# Task statement:
Every line below must be reproduced exactly; no pictures are to be included.

Material provided: Begin

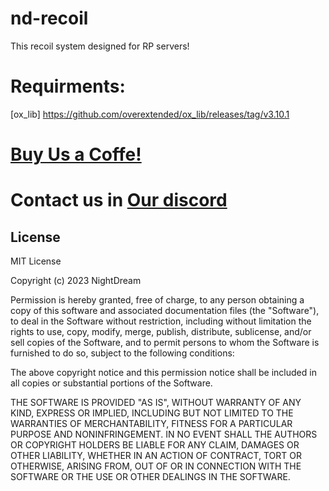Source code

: # nd-recoil
This recoil system designed for RP servers!


# Requirments:
[ox_lib] https://github.com/overextended/ox_lib/releases/tag/v3.10.1

# [Buy Us a Coffe!](https://nightdream.tebex.io/package/5774667)
# Contact us in [Our discord](https://discord.gg/P9UZuXNrGX)

## License
MIT License

Copyright (c) 2023 NightDream

Permission is hereby granted, free of charge, to any person obtaining a copy of this software and associated documentation files (the "Software"), to deal in the Software without restriction, including without limitation the rights to use, copy, modify, merge, publish, distribute, sublicense, and/or sell copies of the Software, and to permit persons to whom the Software is furnished to do so, subject to the following conditions:

The above copyright notice and this permission notice shall be included in all copies or substantial portions of the Software.

THE SOFTWARE IS PROVIDED "AS IS", WITHOUT WARRANTY OF ANY KIND, EXPRESS OR IMPLIED, INCLUDING BUT NOT LIMITED TO THE WARRANTIES OF MERCHANTABILITY, FITNESS FOR A PARTICULAR PURPOSE AND NONINFRINGEMENT. IN NO EVENT SHALL THE AUTHORS OR COPYRIGHT HOLDERS BE LIABLE FOR ANY CLAIM, DAMAGES OR OTHER LIABILITY, WHETHER IN AN ACTION OF CONTRACT, TORT OR OTHERWISE, ARISING FROM, OUT OF OR IN CONNECTION WITH THE SOFTWARE OR THE USE OR OTHER DEALINGS IN THE SOFTWARE.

Material provided: End

# Response to this exercise:
Source code

: # nd-recoil
This recoil system designed for RP servers!


# Requirments:
[ox_lib] https://github.com/overextended/ox_lib/releases/tag/v3.10.1

# [Buy Us a Coffe!](https://nightdream.tebex.io/package/5774667)
# Contact us in [Our discord](https://discord.gg/P9UZuXNrGX)

## License
MIT License

Copyright (c) 2023 NightDream

Permission is hereby granted, free of charge, to any person obtaining a copy of this software and associated documentation files (the "Software"), to deal in the Software without restriction, including without limitation the rights to use, copy, modify, merge, publish, distribute, sublicense, and/or sell copies of the Software, and to permit persons to whom the Software is furnished to do so, subject to the following conditions:

The above copyright notice and this permission notice shall be included in all copies or substantial portions of the Software.

THE SOFTWARE IS PROVIDED "AS IS", WITHOUT WARRANTY OF ANY KIND, EXPRESS OR IMPLIED, INCLUDING BUT NOT LIMITED TO THE WARRANTIES OF MERCHANTABILITY, FITNESS FOR A PARTICULAR PURPOSE AND NONINFRINGEMENT. IN NO EVENT SHALL THE AUTHORS OR COPYRIGHT HOLDERS BE LIABLE FOR ANY CLAIM, DAMAGES OR OTHER LIABILITY, WHETHER IN AN ACTION OF CONTRACT, TORT OR OTHERWISE, ARISING FROM, OUT OF OR IN CONNECTION WITH THE SOFTWARE OR THE USE OR OTHER DEALINGS IN THE SOFTWARE.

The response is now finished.